Maria Pia De Vito, il sogno delle canzoni
Dreamers, il nuovo lavoro di Maria Pia De Vito, è un piccolo capolavoro tra Joni Mitchell e Bob Dylan
A volte la musica ha il dono segreto (poi ben evidente, una volta che se ne sia colto il meccanismo che fa scattare la molla della rilevanza) di intercettare il senso dei tempi in cui ci si trova a vivere. Facile farlo quando avvenimenti epocali scuotono il nostro quieto tran tran affollato di cose e di fretta, facile quando l'evidenza immediata di un evento (il crollo delle torri, il crollo di un muro che divide una città, o di un ponte) affastella emozioni dirette, non mediate. Più difficile quando capire lo spirito di un tempo – che ha bisogno di altro spirito per darsi un senso – non è cosa così lampante.

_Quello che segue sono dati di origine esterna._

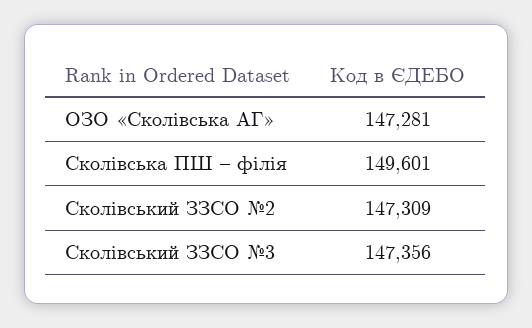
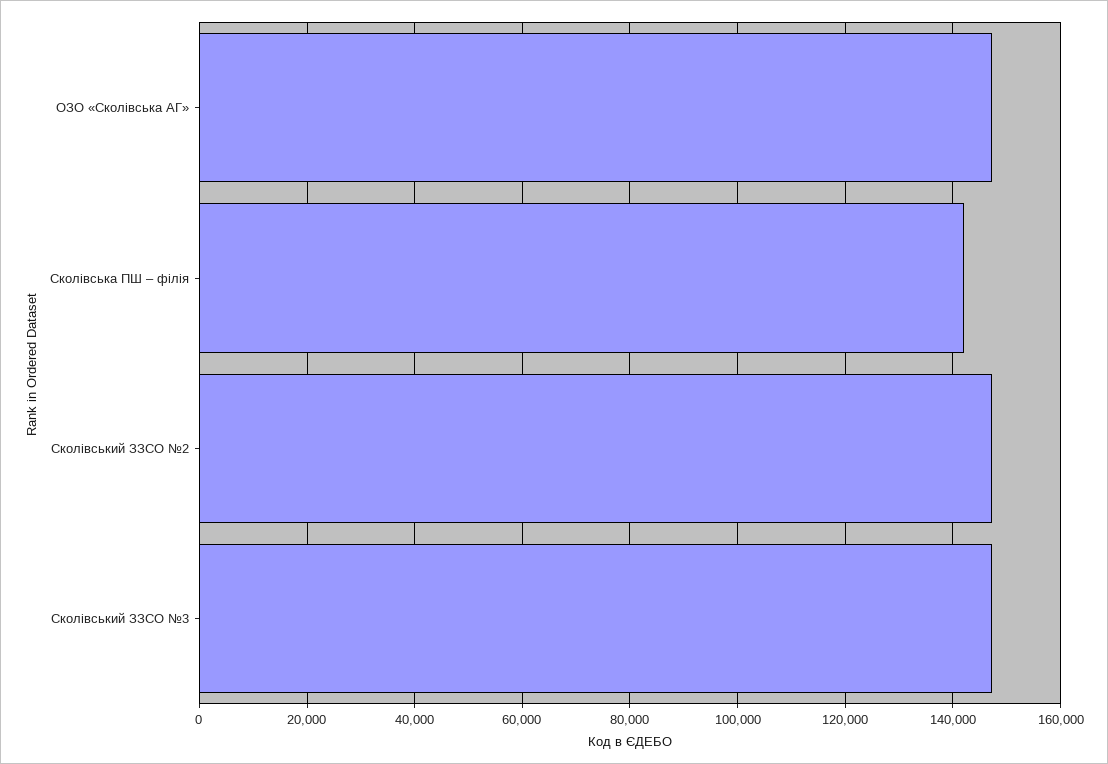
Сколівська ПШ – філія: 149601 -> 142000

Maria Pia De Vito, voce della scena jazz, etno e di ricerca in genere tempo fa stava riflettendo sul senso del cupo verso di Peter Gabriel “Drink Up, Dreamers”, in cui l'ex mente dei Genesis rifletteva sul vorticare dei nostri tempi iperconnessi e asfittici, che lasciano spazio a personalità narcisistiche e disturbate per far danni immani con le fake news. Peter Gabriel quel verso l'aveva inserito in un brano splendido che si intitola “Here Comes the Flood”. Poi è andata a finire che l'inondazione delle coscienze è arrivata davvero, sotto forma di pandemia, e di conseguente messa a nudo delle nostre fragilità tutte connessione e poca relazione interpersonale.

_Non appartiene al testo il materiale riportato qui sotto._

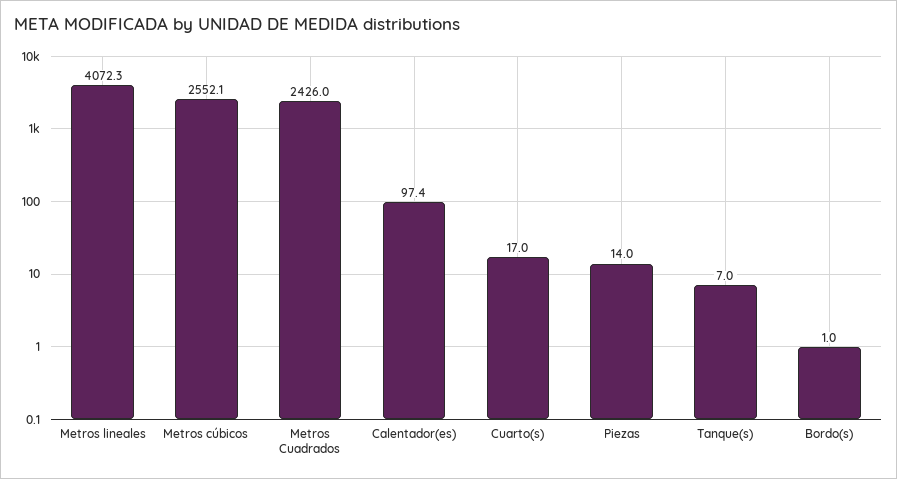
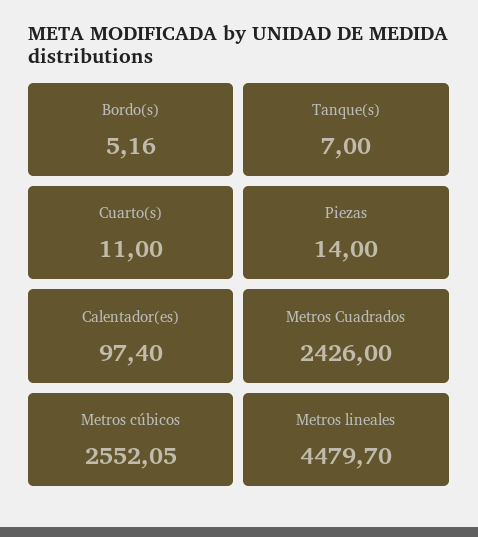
Metros lineales: 4072.3 -> 4479.7
Cuarto(s): 17 -> 11
Bordo(s): 1 -> 5.16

E allora Maria Pia De Vito s'è messa a riflettere, a scrivere, a cantare. È rimasta la parola Dreamers, e i Sognatori per eccellenza, al di là di ogni retorica celebrativa, di ogni appiglio cronologico per elaborare i supposti bei tempi andati, al di là di tutto e di ogni inondazione cupa, sono rimasti quelli che erano mezzo secolo fa. Chi aveva davvero provato a sognare mondi diversi possibili e un po' più umani, dove siano valorizzate le differenze e non l'ipocrisia, le comunità interdipendenti e non il sovranismo ringhioso, le guerre spazzatura della storia, la democrazia esportabile con torture e bombe supposte intelligenti.
Due brani da Paul Simon, il Crosby sognante di "The Lee Shore", un cuore evidente con tre brani uno dopo l'altro della sempre amata Joni Mitchell, la chiusura con la tenerezza dimenticata del Tom Waits di "Rainbow Sleeves”, il Dylan di "Simple Twist of Fate" introdotto dal tintinnio “on reverse” delle campanelle tibetane, quello dal piglio profetico e cantilenante di "The Times They Are A-Changing" trasformato in una sorta di complesso teatro delle voci: sferzanti, ironiche, assertive.
Julian Oliver Mazzariello al piano, Enzo Pietropaoli al contrabbasso e Alessandro Paternesi alla batteria avvolgono la voce dolce e perentoria di De Vito in una ragnatela di sostegno che è un intelligente ricamo. Un piccolo capo d'opera, si sarà compreso.